Another key benefit of charitable giving

Leaving a meaningful legacy isn't the only benefit of charitable giving. When done strategically, it also provides valuable tax advantages, including:

  • Reduced estate taxes
  • Income tax deductions
  • Capital gains tax avoidance

Depending on how you structure your giving, you and your loved ones could benefit from these advantages now or down the road.

So how do you do it?

You don't necessarily have to postpone your giving until after your lifetime. There are numerous ways to incorporate charitable giving - whether now or in the future - into your estate plan. For example:

  • Through a will, you can make a charitable bequest in a specified dollar amount or percentage of the estate. You can also designate whatever is left over after your heirs receive their share.
  • Through a charitable remainder trust, you and your heirs can benefit from the trust assets during your lifetimes. After the set term of the trust is up, the remaining assets will go to the charitable purposes you specify.
  • A charitable lead trust is essentially the reverse: You can use trust assets to benefit a charitable cause for a set period of time.

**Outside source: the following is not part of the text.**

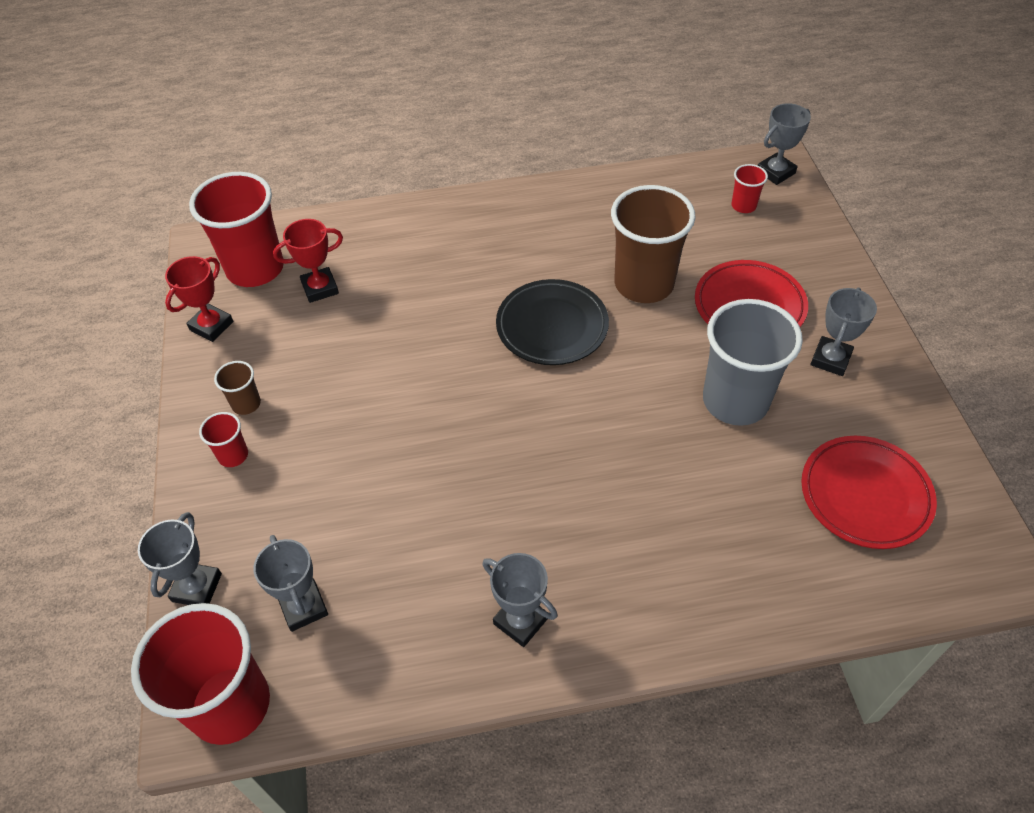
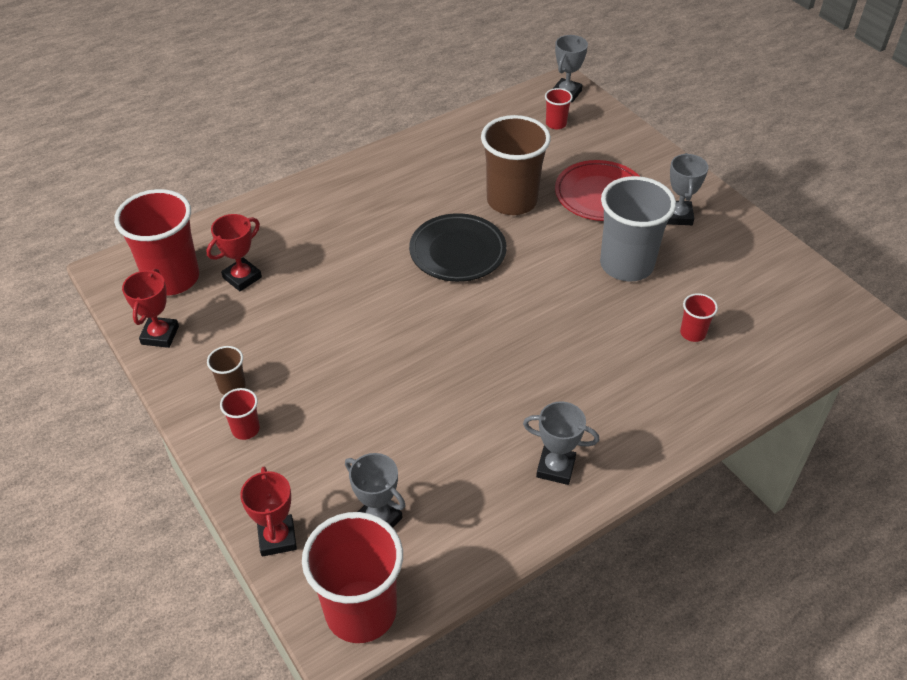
camera: 25 degrees left, 5 degrees down
grey trophy [138,512,222,605] -> red trophy [240,467,297,556]
red plate [801,436,937,549] -> none
none -> red cup [680,293,718,342]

Whatever amount is left over will go to your heirs.

These are just a few of the tools you can use to maximize your giving. You may also wish to consider direct gifts, endowments, donor-advised funds, life insurance policies, retirement accounts, real estate and countless other ways to benefit the causes you care about.

Sorting through the options

Charitable giving can be as simple or complicated as you'd like to make it. Your strategy may have ramifications not only for the future, but also for your life now. By thinking through your options with the help of an estate planning attorney, you can ensure that your plan reflects your unique goals and priorities - a win-win for yourself, your loved ones and the organizations you support.